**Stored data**
**********
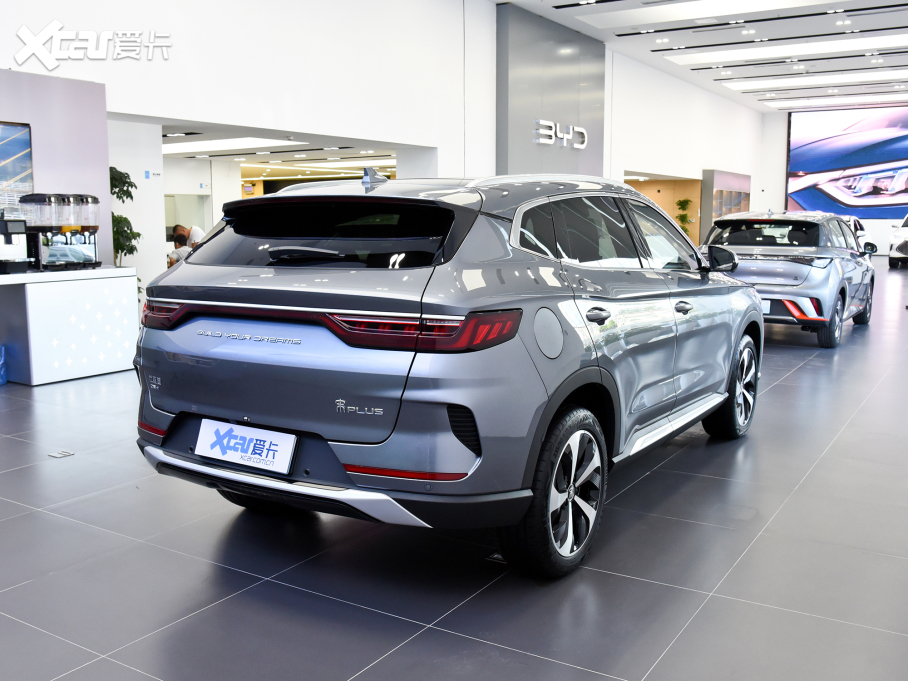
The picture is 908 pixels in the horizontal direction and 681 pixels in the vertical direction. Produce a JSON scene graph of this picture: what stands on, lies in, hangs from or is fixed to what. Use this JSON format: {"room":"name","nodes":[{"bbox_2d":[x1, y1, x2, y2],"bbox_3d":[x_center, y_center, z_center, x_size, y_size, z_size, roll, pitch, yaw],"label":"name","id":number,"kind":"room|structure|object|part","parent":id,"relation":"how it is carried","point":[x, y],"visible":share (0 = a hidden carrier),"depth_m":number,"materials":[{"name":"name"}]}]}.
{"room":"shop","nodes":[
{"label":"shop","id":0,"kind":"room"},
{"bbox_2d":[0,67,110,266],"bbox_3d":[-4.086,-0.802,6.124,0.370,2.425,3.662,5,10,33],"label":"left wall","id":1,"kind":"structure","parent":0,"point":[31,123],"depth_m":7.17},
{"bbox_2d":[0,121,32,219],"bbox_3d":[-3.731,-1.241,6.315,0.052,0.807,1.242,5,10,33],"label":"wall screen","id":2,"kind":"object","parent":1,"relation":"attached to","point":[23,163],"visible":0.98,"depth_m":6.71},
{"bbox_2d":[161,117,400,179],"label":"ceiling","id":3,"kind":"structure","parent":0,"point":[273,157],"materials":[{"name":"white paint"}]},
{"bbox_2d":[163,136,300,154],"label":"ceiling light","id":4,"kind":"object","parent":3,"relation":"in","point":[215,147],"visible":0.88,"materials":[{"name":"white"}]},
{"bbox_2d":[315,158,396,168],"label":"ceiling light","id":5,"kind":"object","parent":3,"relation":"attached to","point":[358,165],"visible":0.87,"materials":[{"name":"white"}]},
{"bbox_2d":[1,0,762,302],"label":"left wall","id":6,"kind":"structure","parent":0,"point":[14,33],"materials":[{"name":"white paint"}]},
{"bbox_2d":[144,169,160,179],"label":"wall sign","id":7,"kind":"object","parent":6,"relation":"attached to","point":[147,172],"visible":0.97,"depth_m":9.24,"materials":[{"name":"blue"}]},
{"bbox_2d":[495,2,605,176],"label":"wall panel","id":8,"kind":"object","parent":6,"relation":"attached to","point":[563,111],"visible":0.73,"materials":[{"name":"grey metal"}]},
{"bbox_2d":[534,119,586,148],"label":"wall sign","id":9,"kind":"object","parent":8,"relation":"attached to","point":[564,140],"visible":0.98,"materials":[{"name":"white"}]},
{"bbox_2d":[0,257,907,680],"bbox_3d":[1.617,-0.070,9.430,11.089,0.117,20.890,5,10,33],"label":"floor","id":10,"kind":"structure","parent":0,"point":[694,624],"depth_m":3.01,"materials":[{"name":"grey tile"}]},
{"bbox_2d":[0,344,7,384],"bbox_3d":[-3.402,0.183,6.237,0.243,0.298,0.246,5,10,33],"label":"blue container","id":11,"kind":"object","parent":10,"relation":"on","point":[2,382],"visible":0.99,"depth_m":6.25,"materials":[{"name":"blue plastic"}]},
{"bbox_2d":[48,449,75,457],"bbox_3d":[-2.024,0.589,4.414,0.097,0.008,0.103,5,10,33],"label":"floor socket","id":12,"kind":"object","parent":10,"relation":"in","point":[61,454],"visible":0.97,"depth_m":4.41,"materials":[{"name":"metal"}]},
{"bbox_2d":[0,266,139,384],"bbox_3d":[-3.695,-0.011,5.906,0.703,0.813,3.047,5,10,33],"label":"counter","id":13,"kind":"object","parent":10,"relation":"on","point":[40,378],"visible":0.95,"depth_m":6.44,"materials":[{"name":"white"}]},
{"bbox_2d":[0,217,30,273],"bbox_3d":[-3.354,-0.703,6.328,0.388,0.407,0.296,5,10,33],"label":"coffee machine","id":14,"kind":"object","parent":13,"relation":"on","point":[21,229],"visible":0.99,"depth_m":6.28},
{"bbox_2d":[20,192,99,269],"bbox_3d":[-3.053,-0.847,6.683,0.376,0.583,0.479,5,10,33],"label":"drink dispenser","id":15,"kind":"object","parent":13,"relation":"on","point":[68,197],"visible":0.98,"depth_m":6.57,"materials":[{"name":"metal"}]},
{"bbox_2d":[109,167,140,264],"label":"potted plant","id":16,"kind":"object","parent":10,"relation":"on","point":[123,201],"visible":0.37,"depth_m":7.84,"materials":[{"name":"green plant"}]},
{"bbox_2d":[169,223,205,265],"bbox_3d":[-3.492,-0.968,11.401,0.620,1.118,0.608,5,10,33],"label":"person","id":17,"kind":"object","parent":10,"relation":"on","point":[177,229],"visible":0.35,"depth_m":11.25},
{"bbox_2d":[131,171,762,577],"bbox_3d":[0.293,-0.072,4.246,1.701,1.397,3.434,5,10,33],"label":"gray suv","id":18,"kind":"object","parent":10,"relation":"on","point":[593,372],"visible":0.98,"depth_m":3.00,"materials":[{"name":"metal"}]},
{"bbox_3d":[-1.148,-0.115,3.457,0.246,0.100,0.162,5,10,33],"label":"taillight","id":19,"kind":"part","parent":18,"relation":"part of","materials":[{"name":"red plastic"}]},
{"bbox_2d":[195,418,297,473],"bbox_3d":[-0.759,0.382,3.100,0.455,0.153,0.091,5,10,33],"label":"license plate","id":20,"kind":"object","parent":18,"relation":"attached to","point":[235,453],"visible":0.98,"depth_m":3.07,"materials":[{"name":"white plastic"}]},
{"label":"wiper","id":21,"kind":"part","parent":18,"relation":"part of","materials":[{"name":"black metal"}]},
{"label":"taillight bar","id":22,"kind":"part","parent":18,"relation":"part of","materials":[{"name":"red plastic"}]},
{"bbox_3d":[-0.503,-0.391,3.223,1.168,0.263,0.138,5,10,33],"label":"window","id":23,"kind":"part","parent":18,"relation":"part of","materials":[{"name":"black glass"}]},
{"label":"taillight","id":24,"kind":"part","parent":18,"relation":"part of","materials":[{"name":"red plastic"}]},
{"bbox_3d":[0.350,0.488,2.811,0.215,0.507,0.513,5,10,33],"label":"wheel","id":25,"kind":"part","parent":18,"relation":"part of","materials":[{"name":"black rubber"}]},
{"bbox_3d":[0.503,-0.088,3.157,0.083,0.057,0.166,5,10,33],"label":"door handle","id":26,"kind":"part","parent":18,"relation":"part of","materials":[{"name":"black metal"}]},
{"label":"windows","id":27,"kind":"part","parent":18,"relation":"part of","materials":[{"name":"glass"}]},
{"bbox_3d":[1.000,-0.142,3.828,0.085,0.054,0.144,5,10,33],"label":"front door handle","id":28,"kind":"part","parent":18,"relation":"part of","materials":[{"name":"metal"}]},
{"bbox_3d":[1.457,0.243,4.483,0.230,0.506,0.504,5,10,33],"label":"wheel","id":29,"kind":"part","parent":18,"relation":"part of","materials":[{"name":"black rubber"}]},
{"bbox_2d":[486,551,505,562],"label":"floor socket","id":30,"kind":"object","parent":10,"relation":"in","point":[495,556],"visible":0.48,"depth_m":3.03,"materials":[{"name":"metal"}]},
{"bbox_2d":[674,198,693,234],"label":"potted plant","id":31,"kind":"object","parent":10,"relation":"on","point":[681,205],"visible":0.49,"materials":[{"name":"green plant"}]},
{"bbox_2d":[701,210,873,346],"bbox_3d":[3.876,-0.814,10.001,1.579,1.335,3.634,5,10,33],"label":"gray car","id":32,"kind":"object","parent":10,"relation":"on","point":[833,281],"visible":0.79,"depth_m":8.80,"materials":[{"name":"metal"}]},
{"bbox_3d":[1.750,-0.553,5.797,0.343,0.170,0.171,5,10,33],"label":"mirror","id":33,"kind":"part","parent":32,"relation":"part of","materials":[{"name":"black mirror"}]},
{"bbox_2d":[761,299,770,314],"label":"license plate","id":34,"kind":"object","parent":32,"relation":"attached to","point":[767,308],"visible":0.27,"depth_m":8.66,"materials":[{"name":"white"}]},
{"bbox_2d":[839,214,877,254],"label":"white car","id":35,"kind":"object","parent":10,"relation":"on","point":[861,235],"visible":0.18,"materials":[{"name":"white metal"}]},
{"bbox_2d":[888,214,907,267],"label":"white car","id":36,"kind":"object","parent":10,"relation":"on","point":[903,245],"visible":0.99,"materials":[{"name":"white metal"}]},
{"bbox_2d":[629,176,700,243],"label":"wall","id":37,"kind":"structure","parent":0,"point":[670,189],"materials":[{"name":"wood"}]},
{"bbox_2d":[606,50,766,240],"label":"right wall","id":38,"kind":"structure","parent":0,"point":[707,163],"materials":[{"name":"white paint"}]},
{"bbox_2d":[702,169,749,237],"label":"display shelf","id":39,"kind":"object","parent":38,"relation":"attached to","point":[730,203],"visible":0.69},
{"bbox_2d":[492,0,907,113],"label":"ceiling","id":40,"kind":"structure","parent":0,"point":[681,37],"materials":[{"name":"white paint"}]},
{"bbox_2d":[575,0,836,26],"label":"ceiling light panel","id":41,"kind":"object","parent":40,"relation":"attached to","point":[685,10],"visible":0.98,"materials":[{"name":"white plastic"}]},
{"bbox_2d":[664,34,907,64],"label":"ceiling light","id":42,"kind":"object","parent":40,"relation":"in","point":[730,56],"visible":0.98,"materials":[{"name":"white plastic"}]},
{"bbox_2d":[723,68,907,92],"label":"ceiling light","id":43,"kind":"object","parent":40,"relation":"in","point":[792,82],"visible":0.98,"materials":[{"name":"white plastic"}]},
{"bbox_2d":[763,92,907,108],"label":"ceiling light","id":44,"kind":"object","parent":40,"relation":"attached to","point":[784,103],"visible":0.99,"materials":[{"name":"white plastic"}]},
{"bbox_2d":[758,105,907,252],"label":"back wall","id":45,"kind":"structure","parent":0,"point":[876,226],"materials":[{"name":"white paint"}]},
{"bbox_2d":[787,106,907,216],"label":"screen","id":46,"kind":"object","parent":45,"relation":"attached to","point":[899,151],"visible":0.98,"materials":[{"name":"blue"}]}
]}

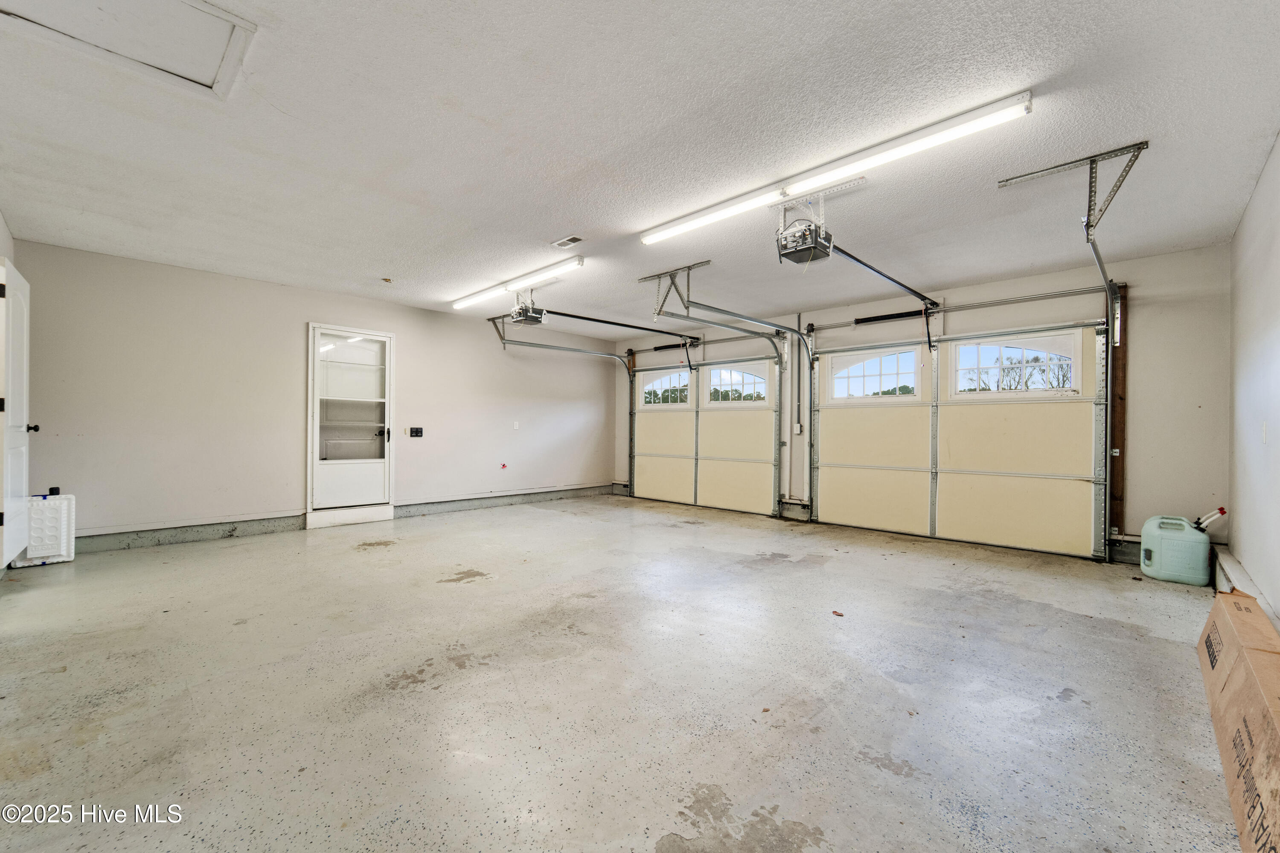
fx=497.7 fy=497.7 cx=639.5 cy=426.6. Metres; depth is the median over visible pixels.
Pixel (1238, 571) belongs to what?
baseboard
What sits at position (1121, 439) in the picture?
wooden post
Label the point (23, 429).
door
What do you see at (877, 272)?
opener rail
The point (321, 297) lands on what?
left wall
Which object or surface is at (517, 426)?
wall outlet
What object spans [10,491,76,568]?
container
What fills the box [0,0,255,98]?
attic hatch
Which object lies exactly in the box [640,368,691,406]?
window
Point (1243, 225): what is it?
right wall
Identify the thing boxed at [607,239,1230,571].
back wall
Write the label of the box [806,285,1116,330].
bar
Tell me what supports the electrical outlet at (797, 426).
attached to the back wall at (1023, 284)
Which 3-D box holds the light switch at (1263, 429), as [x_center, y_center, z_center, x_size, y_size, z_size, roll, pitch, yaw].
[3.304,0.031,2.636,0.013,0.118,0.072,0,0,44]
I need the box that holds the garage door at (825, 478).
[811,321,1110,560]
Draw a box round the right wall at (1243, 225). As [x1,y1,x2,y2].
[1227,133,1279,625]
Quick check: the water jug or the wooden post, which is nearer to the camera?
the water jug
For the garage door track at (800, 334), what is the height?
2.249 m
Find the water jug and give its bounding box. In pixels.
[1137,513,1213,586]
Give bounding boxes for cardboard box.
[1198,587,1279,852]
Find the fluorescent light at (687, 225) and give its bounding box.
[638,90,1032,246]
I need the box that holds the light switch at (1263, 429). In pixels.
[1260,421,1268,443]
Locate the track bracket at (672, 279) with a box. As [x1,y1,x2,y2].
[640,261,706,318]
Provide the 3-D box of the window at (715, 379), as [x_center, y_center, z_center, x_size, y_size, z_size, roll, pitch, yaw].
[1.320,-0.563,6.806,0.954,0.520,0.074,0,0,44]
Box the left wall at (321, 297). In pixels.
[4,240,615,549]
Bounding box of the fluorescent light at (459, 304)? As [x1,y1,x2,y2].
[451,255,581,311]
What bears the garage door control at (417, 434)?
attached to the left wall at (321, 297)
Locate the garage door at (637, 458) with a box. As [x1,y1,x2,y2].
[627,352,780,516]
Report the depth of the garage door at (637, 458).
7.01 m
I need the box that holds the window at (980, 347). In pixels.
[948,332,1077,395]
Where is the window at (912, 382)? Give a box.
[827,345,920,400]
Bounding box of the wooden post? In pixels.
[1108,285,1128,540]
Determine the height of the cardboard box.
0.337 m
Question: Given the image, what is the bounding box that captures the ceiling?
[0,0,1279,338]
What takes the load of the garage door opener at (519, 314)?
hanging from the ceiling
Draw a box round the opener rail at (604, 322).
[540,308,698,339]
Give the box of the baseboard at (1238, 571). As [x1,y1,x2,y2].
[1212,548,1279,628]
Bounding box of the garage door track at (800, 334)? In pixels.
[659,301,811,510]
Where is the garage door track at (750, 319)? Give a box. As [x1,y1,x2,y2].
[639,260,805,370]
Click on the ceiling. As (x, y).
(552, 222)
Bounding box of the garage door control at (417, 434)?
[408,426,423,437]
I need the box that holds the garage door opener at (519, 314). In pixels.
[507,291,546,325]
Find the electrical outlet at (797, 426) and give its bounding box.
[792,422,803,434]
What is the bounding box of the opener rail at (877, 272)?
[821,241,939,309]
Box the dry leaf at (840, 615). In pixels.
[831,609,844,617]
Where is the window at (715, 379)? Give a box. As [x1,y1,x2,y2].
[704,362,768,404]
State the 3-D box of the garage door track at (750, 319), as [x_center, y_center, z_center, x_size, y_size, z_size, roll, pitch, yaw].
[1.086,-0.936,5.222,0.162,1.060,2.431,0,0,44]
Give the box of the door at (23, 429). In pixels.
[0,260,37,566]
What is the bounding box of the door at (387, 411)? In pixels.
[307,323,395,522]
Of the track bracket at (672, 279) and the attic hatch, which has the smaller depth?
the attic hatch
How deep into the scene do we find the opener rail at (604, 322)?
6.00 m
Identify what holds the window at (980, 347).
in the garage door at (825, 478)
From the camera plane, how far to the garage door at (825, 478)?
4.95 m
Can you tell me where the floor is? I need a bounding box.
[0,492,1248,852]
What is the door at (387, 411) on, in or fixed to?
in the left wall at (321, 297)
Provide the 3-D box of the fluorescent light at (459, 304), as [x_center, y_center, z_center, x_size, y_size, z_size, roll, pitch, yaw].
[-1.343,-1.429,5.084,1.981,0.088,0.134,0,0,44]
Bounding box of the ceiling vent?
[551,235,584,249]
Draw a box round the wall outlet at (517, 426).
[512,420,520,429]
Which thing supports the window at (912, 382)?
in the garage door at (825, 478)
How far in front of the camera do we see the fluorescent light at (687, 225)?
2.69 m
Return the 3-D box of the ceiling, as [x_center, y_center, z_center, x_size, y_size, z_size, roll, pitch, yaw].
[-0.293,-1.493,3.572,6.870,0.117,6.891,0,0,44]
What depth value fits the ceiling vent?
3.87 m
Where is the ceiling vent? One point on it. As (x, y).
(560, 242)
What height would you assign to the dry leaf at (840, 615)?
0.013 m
**********
**How to complete this task**
Repeat exactly the lines starting at the line with "What depth value fits the ceiling vent?" and ending with the final line of the entries. Include nothing else.

**Your solution**
What depth value fits the ceiling vent?
3.87 m
Where is the ceiling vent? One point on it. As (x, y).
(560, 242)
What height would you assign to the dry leaf at (840, 615)?
0.013 m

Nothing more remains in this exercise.